The long decline of the mighty Magyars is reflected in club football, too, as the country's only European club competition winners descend into financial chaos. Jonathan Wilson reports

When things in Hungary are really bad, they are said to a béka segge alatt – under the belly of a frog. Football was generally held to have reached that point about 15 years ago. Since then, it has kept falling. Every summer the league descends into chaos, as clubs merge, move towns looking for sponsors, change names and go out of business. Matters seemed to have hit rock-bottom in 1999 with the farce that surrounded a bomb hoax at second division Dunakeszi. The hoaxers were foiled by a recorded message, advising them that Dunakeszi’s phone had been disconnected, but they could leave a message at the factory next door. And then came this summer.

This time, surely it is true: things can’t get worse. Not only were Ujpest knocked out of the UEFA Cup by Vaduz of Liechtenstein, beaten 4-0 in Budapest, but Ferencváros – 28 times champions, Fairs Cup winners in 1965, Cup-Winners Cup finalists in 1975 – have been relegated for failing to satisfy the licensing authority that they could balance their budget. For the first time in its 105-year history, the Hungarian first division begins without its most popular club.

This being Hungary, nothing is entirely clear. The president of the football federation (the MLSZ), István Kisteleki, has said that he has interpreted the regulations as leniently as he could, which is generally taken to mean that Ferencváros have failed to proved “reliable documentary evidence” that they can fulfil 75 per cent of their budget for the season. Given that their debt is reckoned to be more than one billion forints (£2.5 million), that’s hardly surprising.

Only a last-minute loan of around £600,000 from OTP, Hungary’s biggest bank, had saved the club the previous year. The government, though, did its best to help, devising a scheme whereby any investor wishing to lease the four hectares of wasteland next to Ferencváros’s ground – an area ripe for development – also had to lease the two hectares on which the club’s stadium stands and undertake to modernise it.

So in May, the licensing authority – whose members are theoretically anonymous – granted Ferencváros a licence, on condition they kept the MLSZ informed about potential investors. A second licensing committee, though, overturned that judgment, only for certain members to convene – in the ab-sence of the chairman and two others – to reverse that verdict. That decision was annulled by the MLSZ, who insisted the chairman had to be present, and on July 25 a third committee confirmed that Ferencváros would not be granted a licence.

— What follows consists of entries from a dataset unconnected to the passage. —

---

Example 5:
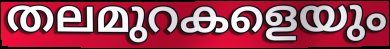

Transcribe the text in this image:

തലമുറകളെയും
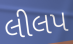
લીલપ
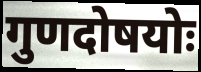
गुणदोषयोः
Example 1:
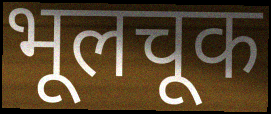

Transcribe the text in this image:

भूलचूक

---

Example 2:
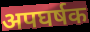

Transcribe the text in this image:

अपघर्षक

Ferencváros protested, pointing out that the main beneficiaries were Vasas, whose relegation to the second division was cancelled. They had just appointed their former player Géza Mészöly as coach, so what a coincidence it was, Ferencváros sneered, that on one of the committees had sat Kálmán Mészöly, a former Hungary international and Géza’s father.

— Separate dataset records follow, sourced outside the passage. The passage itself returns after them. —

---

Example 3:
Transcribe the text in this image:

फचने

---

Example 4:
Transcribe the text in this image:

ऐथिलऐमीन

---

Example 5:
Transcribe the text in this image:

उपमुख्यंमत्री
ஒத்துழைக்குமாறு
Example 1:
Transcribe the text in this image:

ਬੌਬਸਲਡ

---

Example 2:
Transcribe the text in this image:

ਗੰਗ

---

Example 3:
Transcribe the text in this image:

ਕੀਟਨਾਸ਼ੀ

Few neutrals have much sympathy, with the general feeling being that it’s about time some decisions went against Ferencváros. Ferencváros’s poverty is hardly in question: they pulled out of a friendly against Felcút in July because they could not afford to hire a bus. But it is suggested that if Hungary were not bidding to host Euro 2012 (jointly, with Croatia), the MLSZ would not interpret UEFA’s licensing rules quite so strictly.

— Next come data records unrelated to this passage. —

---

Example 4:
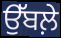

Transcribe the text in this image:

ਉੱਬਲ਼ੇ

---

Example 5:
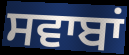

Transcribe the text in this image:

ਸਵਾਬਾਂ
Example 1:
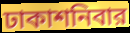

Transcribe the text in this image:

ঢাকাশনিবার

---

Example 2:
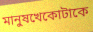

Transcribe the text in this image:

মানুষখেকোটাকে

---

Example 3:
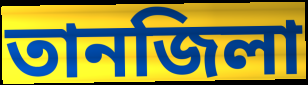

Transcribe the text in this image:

তানজিলা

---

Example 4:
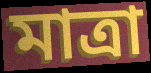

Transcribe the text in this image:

মাত্রা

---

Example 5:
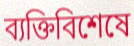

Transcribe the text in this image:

ব্যক্তিবিশেষে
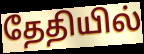
தேதியில்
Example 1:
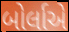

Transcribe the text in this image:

બોર્લાએ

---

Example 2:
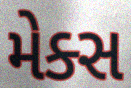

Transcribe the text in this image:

મેક્સ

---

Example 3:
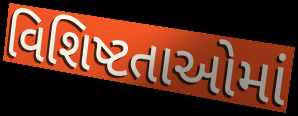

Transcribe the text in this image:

વિશિષ્ટતાઓમાં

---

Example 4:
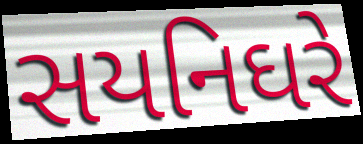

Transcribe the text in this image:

સયનિઘરે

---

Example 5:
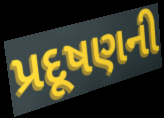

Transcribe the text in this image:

પ્રદૂષણની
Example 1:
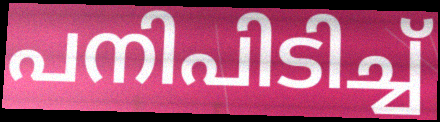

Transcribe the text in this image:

പനിപിടിച്ച്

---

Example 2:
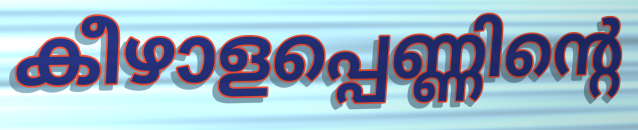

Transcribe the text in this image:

Some believe that the relegation of the nation’s biggest club will force Hungarian football to take a more responsible attitude to money, with Ferencváros captain Peter Lipcsei calling on the board to resign. Others, though, suggest the situation is impossible. “We can’t afford players and we lose any good young players immediately,” admitted István Sálloi, the former sporting director of Ujpest. “A lot of young players go to the sixth division in Austria and get better money than they would here. Sponsors are difficult to find, because they think it’s not a good level. If the level rises the money will come, but without money we cannot raise the level.”

Ferencváros are trapped in a similar cycle: without top-flight football it will be impossible for them to pay off their debts, and so, even if they finish in a promotion spot – as, given their squad, they should – they will not be permitted to go up. The whole situation seems hopeless.